Do Chinese Woes Affect Nedbank More than Others?

Nedbank logo Make Things Happen Bank of China January 2016

It seems a strange concept.  Why would a decline in the Chinese economy affect one South African bank more than others?  We know that a slowdown in Chinese industry has caused exports to suffer, and this has affected the rand value against the dollar.  But Chinese concerns may affect Nedbank more than other banks due to its affiliation with the Bank of China.

The Nedbank Association with Bank of China

Back in 2013 the Chinese economy was booming.  Thus a partnership between Nedbank and the Bank of China seemed like an excellent move.  The strategic business agreement was intended to increase business flows between South Africa and China.  China would have an easier time investing in South Africa and South Africa would, in turn, ride the coat-tails of China’s steadily growing economy.

The initial numbers looked good, and it soon appeared that Nedbank’s partnership with the Bank of China looked to be the necessary stepping stones for both banks to establish themselves further across Africa.

However, just over two years on and the Shanghai Composite Index began falling rapidly, causing stocks to be suspended earlier this year.  The yuan was performing at lower than expected levels, which triggered risk aversion and large shareholders were suddenly limited with regards to how much stock they could sell.

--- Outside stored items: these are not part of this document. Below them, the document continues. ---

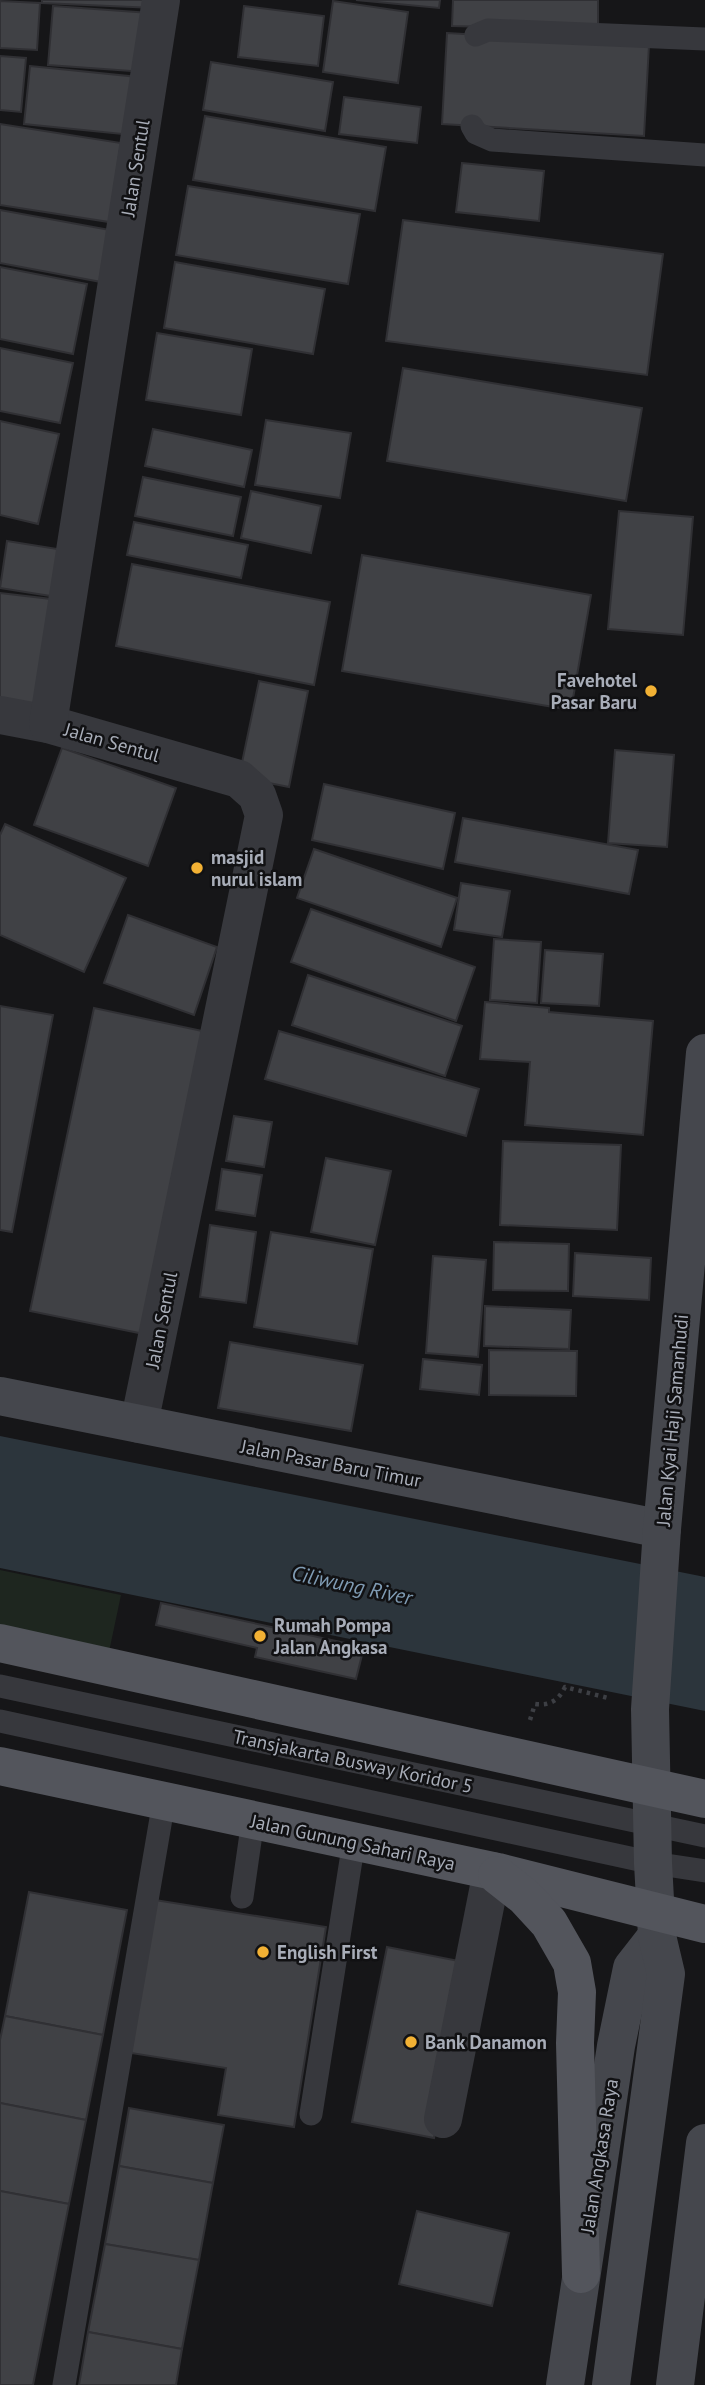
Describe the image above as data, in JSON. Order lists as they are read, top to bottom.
{
  "streets": {
    "main road": [
      "Jalan Kyai Haji Samanhudi",
      "Jalan Pasar Baru Timur",
      "Jalan Gunung Sahari Raya",
      "Jalan Angkasa Raya"
    ],
    "street": ["Jalan Sentul"],
    "lane": ["Transjakarta Busway Koridor 5"]
  },
  "crossings": [
    ["Jalan Sentul", "Jalan Pasar Baru Timur"],
    ["Jalan Kyai Haji Samanhudi", "Jalan Pasar Baru Timur"],
    ["Jalan Kyai Haji Samanhudi", "Jalan Angkasa Raya"],
    ["Transjakarta Busway Koridor 5", "Jalan Angkasa Raya"],
    ["Jalan Gunung Sahari Raya", "Jalan Angkasa Raya"]
  ],
  "water": ["Ciliwung River"],
  "places": [
    "Favehotel Pasar Baru",
    "masjid nurul islam",
    "Rumah Pompa Jalan Angkasa",
    "English First",
    "Bank Danamon"
  ]
}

This coincided with global tension originating in the Middle East.  Amidst uncertainty in the region, and with Russia and the US bombing parts of Syria, international markets seemed to be agitated.  The Brent crude oil price dropped by over 5 percent, reaching lows it hadn’t seen in 11 years.  And, in addition, North Korea’s successful hydrogen bomb tests served to increase geopolitical tension.

None of this helped investments, in China or South Africa, and the JSE all-share had dropped by 2.73 percent in early January.

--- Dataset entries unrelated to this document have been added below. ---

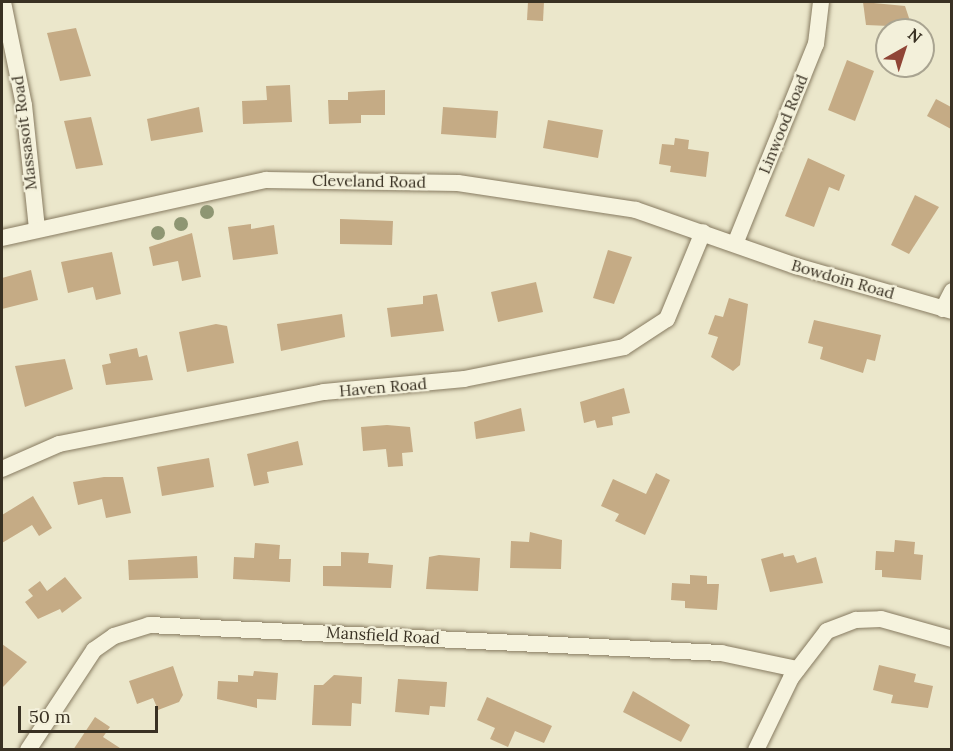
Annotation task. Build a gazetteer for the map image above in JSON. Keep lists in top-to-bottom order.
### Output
{
  "streets": {
    "street": [
      "Linwood Road",
      "Massasoit Road",
      "Cleveland Road",
      "Bowdoin Road",
      "Haven Road",
      "Mansfield Road"
    ]
  },
  "crossings": [
    ["Linwood Road", "Cleveland Road"],
    ["Linwood Road", "Bowdoin Road"],
    ["Massasoit Road", "Cleveland Road"],
    ["Cleveland Road", "Bowdoin Road"],
    ["Cleveland Road", "Haven Road"]
  ],
  "scale_bar": "50 m",
  "north": "top right"
}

Does This Spell Disaster for Nedbank?

The association with China didn’t punish Nedbank more than other banks during this period, but it didn’t help it either.  In fact, all of South Africa’s banks bore the brunt of the situation, leading the way in losses.

As it happens, Standard Bank was the biggest loser, dropping 5.38 percent to settle at R105.03.  First Rand bank was close behind, dropping 5.09 to come down to R38.01.

Nedbank’s association with the bank of China didn’t noticeably hurt or help it.  But, in this trying period it would do well to use its ties with the BoC to formulate some recovery strategies.